Bien que jusqu’au milieu des années 90 les éditeurs asiatiques et occidentaux s’attachaient à minimiser le rôle central des développeurs et créatifs dans la création d’un jeu (cette pratique scandaleuse de non considération perdure de nos jours, mais elle prend généralement la forme de sanction), de talentueuses signatures des générations 8/16bits sortent heureusement de l’oubli.
 
C’est le cas de Manami Matsumae, compositeur du thème musical de Mega Man. Cette femme discrète a étudié la musique à l’université. Son instrument de prédilection est le piano, mais sa curiosité musicale ne connaît pas de frontières. Au terme de son cursus universitaire, celle-ci s’interroge sur son avenir professionnel. Jusqu’à ce qu’elle tombe au hasard d’une recherche d’emploi sur l’appel à candidatures de Capcom . L’éditeur recherche en effet un compositeur de musique de jeu vidéo.
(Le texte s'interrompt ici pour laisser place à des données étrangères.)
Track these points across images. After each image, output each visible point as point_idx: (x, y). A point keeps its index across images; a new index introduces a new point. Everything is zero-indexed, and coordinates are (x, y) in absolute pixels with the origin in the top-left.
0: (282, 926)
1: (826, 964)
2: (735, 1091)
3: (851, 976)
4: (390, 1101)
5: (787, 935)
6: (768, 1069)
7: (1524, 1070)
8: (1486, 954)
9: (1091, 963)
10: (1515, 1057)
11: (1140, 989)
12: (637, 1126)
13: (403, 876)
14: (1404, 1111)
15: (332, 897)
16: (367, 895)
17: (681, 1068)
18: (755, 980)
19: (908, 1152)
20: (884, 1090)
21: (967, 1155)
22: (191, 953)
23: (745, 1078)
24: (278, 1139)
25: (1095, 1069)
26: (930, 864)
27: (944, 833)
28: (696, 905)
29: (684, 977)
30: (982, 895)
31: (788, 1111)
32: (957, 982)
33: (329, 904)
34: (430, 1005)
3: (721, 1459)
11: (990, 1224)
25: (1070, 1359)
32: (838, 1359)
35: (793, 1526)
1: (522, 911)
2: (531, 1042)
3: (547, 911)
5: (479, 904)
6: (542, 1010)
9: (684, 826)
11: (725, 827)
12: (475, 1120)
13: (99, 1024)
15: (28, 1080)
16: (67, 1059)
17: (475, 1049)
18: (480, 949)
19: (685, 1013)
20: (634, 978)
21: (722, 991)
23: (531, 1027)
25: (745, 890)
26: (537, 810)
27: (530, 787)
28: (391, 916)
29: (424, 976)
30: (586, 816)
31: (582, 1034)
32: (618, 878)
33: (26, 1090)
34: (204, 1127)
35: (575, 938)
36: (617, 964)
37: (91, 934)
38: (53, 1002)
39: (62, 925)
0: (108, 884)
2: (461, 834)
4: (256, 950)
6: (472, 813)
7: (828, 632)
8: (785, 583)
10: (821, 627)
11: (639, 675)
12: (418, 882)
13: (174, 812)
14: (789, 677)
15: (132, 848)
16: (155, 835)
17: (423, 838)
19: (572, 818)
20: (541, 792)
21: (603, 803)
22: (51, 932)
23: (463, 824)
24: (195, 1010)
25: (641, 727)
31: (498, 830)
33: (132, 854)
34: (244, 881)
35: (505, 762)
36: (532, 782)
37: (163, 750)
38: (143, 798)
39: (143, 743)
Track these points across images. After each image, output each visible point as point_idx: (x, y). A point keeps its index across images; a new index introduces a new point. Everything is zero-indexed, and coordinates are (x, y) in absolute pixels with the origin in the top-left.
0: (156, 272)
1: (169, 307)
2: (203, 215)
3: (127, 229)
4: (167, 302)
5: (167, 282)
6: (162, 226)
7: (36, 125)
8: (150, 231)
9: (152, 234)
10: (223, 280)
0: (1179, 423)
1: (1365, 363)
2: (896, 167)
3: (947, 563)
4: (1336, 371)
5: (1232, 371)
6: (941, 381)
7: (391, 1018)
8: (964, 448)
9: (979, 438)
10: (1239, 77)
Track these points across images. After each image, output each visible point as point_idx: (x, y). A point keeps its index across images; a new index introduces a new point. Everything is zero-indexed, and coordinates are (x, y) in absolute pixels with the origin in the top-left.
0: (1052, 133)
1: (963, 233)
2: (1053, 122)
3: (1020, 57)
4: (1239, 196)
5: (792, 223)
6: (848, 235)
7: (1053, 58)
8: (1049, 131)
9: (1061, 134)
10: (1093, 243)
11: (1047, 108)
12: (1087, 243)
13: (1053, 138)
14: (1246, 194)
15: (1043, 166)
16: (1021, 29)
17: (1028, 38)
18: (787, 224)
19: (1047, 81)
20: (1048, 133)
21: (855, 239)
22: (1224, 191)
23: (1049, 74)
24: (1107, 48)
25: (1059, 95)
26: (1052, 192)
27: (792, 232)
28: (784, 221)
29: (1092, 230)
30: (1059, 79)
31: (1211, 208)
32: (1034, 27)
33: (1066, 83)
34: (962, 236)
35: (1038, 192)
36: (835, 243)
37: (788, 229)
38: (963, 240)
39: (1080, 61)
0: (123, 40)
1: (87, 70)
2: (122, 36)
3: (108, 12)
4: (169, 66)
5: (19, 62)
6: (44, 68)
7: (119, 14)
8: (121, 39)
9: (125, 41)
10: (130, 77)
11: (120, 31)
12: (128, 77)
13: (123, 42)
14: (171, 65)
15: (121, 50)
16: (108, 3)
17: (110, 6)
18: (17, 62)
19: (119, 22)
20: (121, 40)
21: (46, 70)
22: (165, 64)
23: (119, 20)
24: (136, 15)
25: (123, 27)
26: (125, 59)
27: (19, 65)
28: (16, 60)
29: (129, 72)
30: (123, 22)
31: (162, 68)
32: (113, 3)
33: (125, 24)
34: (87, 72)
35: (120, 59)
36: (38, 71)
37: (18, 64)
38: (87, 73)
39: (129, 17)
Matsumae travaille alors à l’écriture de la partition musicale de Mega Man en 1987. En plus de cette franchise, elle compose les musiques de Dynasty Wars, SonSon II ainsi que Carrier Air Wing, mais quitte la société éditrice en 1991.
 
Sa courte présence chez Capcom l’amène à côtoyer Keiji Inafune, également très impliqué dans l’élaboration de Mega Man dont il revendique une paternité spirituelle à défaut d’être le véritable créateur. En hommage à cette période dorée, ce dernier l’a enrôlé dans la conception musicale de Mighty N°9. Elle signe également son talent dans la réalisation de Shovel Knights voire des productions éloignées du jeu vidéo.
 
Selon Matsumae, composer de la musique pour l’industrie du jeu vidéo est plus ouvert qu’il ne l’était à ses débuts. Elle s’en explique : « Je ne pouvais entrer quelques notes pour une durée limitée. Maintenant, je peux me permettre d’insérer ce que je veux dans ma musique sans que le jeu en souffre ». Elle fuit les cadres de travail étouffant : « La communication est plus fluide à l’intérieur des petites équipes, les recours et explications circulent plus rapidement. Les effectifs importants créés des strates qui nuisent à la circulation de la communication et à la créativité ». De même que les barrières culturelles restent contenues d’après sa propre expérience professionnelle : « Je ne perçois pas de différence frappante ». Elle concède toutefois que les musiciens de son pays d’origine « sont considérés comme très à cheval sur la qualité de composition. Il m’est arrivé de recommencer une musique plusieurs fois avec mes homologues japonais ».
 
Elle travaille désormais sur un projet indé ayant réussit sa campagne Kickstater : Target Acquired.